They just exist.
Parallel tracks.
I've been waiting since the helicopter for one of them to collapse.
For the rage to win.
Or the mission.
Neither one gives.
Across the table, Stratton adjusts her hands slightly.
A small movement.
Barely anything.
But the shift draws my attention back to the narrow bones of her wrist. The faint pulse there. The way her fingers flex once before settling again against the table.
My body registers it before my mind does.
A flicker of heat. Low. Unwelcome.
The same reaction that's been stalking me since the control tower.
My brain tells me my hands belong around her throat.
My body imagines something else entirely.
Taking control of every precise movement she thinks she owns.
The thought slams into the wall of my anger so hard it makes my vision sharpen.
I drag my attention back up to her face before the idea has time to root.
She still hasn't looked at me. I lock down my emotions. If she looks at me, she'll see what's happening inside my head, and I refuse to let her have that kind of leverage.

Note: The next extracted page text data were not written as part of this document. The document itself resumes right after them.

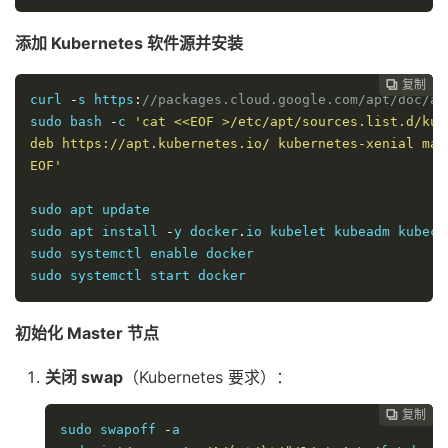
添加 Kubernetes 软件源并安装
复制
复制
复制
复制
复制
复制
复制
复制
复制
复制
复制
复制
复制
复制
复制
复制
复制

















curl 
-
s https
:
//packages.cloud.google.com/apt/doc/ap
sudo bash 
-
c 
'cat <<EOF >/etc/apt/sources.list.d/kube
deb https://apt.kubernetes.io/ kubernetes-xenial main
EOF'
sudo apt update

"The CHOP pediatric cohort." Halo, eyes on his screen. "How many?"
Her hands don't move. She doesn't hesitate.
"I don't know."
Her answer lands hard because one of those children loves blanket forts and holds her stegosaurus so the T-rex doesn't eat it in the night.
I don't look at Stratton. I can't, not with boiling hot rage rushing through me and the need to execute the woman standing before me.
"We move in ninety minutes." Ghost rises, his posture thick with urgency.
I step out of the command tent. Need air.
I walk past the perimeter netting to the supply trucks, far enough into the open desert that my voice won't carry back to the tents.
I dial Seattle.
My mother answers on the second ring.
"Colt." Not groggy. She stopped sleeping easily when Lily got sick.